Now the remaining question is what to do if we would like to introduce a new variable (like the frequency) into the model.
Here we try to use the decision trees from machine learning to help us decide on the thresholds for the continuous variables. Choosing the Gini Criterion as the measure for splitting the nodes and restricting the tree to contain at least 1000 observations in every child node we obtain the following decision tree:
mod_tree_df <- df %>%
filter(freq != 7) %>%
mutate(freq = factor(freq),
miles = miles * 2) %>%
select(sex, age, miles, acc_inv) %>%
na.omit()
tree <- tree(acc_inv ~ miles + age, mod_tree_df, split = "gini", mincut = 1000)
plot(tree)
text(tree)
We now fit our staged tree model using the split values from the decision trees to bin the continuous variables (miles and age)
mod_miles_df2 <- mod_df %>%
filter(freq != 7) %>%
mutate(
miles = miles * 2,
mileage = case_when(
miles <= 4963 ~ 3,
miles > 4968 & miles <= 9367 ~ 2,
miles > 9367 ~ 1
),
age_group = cut(age, breaks = c(16, 17.765, 18.435, 19.455, 27.915, 80)),
mileage = factor(mileage),
) %>%
select(age_group, sex, mileage, acc_inv)
mod2_miles <- mod_miles_df2 %>%
indep(join_unobserved = TRUE) %>%
stages_hc()
plot(mod2_miles)
barplot(mod2_miles, var = "acc_inv")
We now compare this model with our previous model involving miles.
par(mfrow = c(1,2))
plot(mod1_miles)
plot(mod2_miles)
cbind(BIC(mod1_miles, mod2_miles), AIC = AIC(mod1_miles, mod2_miles)$AIC)
## df BIC AIC
## mod1_miles 21 64279.56 64130.47
## mod2_miles 18 61296.78 61168.99
The new categories of age and miles result in a much lower BIC and AIC.
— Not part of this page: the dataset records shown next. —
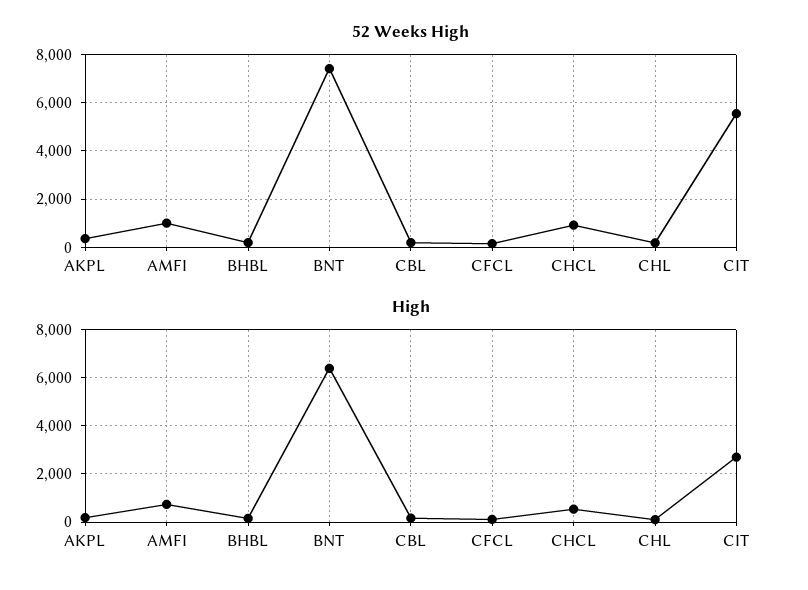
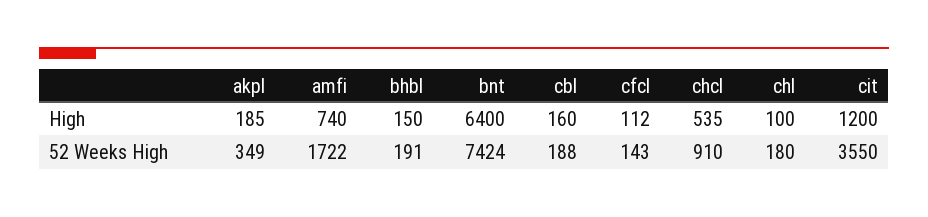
52 Weeks High, AMFI: 1000 -> 1722
52 Weeks High, CIT: 5500 -> 3550
High, CIT: 2750 -> 1200

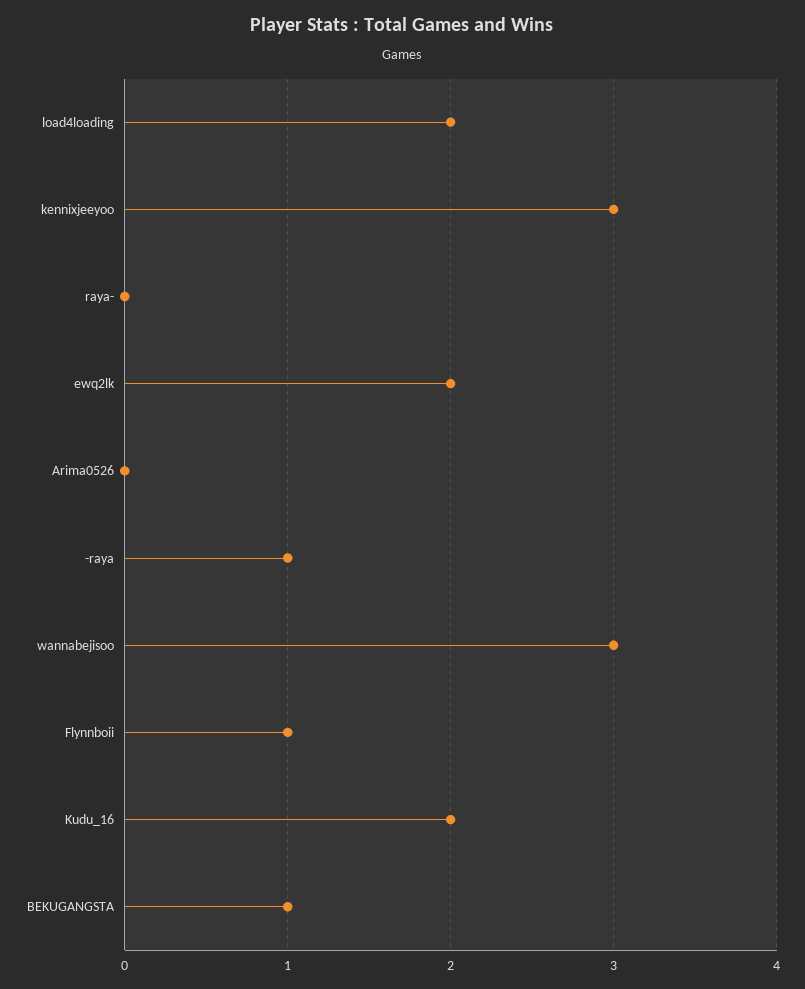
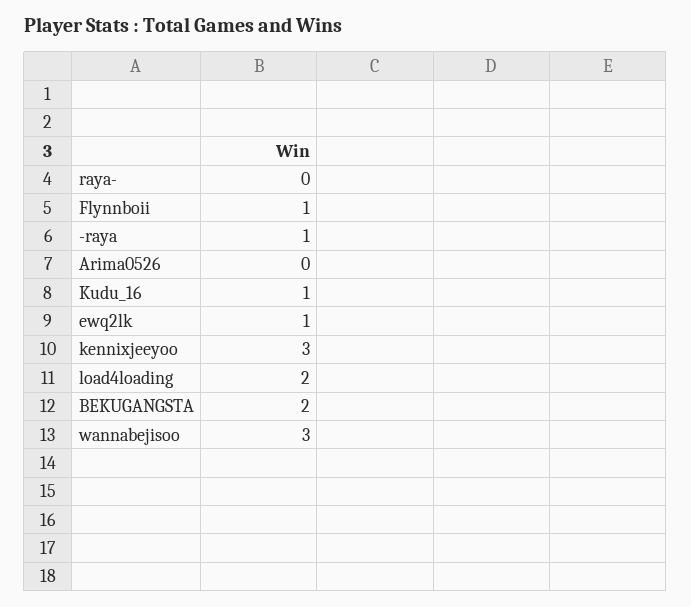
ewq2lk: 2 -> 1
Kudu_16: 2 -> 1
BEKUGANGSTA: 1 -> 2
However, in our previous model mod1_miles we considered 4 categories of age and 4 categories of mileage (in total 16 age-sex subgroups). The new model comprises 5 categories of age and 3 categories of mileage (in total 15 age-sex subgroups). We therefore introduce an alternative third model mod3_miles with 5 categories of age and 3 categories of mileage where the age and mileage are split into categories of equal size.
mod_miles_df3 <- mod_df %>%
filter(freq != 7) %>%
mutate(
miles = miles * 2,
mileage = cut_number(miles, 3),
age_group = cut_number(age, 5),
mileage = factor(mileage),
) %>%
select(age_group, sex, mileage, acc_inv)
mod3_miles <- mod_miles_df3 %>%
indep(join_unobserved = TRUE) %>%
stages_hc()
plot(mod3_miles)
cbind(BIC(mod1_miles, mod2_miles, mod3_miles), AIC = AIC(mod1_miles, mod2_miles, mod3_miles)$AIC)
## df BIC AIC
## mod1_miles 21 64279.56 64130.47
## mod2_miles 18 61296.78 61168.99
## mod3_miles 18 63960.35 63832.56
Using the same number of age and sex groups as in mod2_miles but different threshold values for the bins, so that the groups are equally sized, we obtain the mod2_miles model which performs better than our first model but still not as good as the mod2_miles model where the threshold values are derived from the decision trees using the Gini Criterion.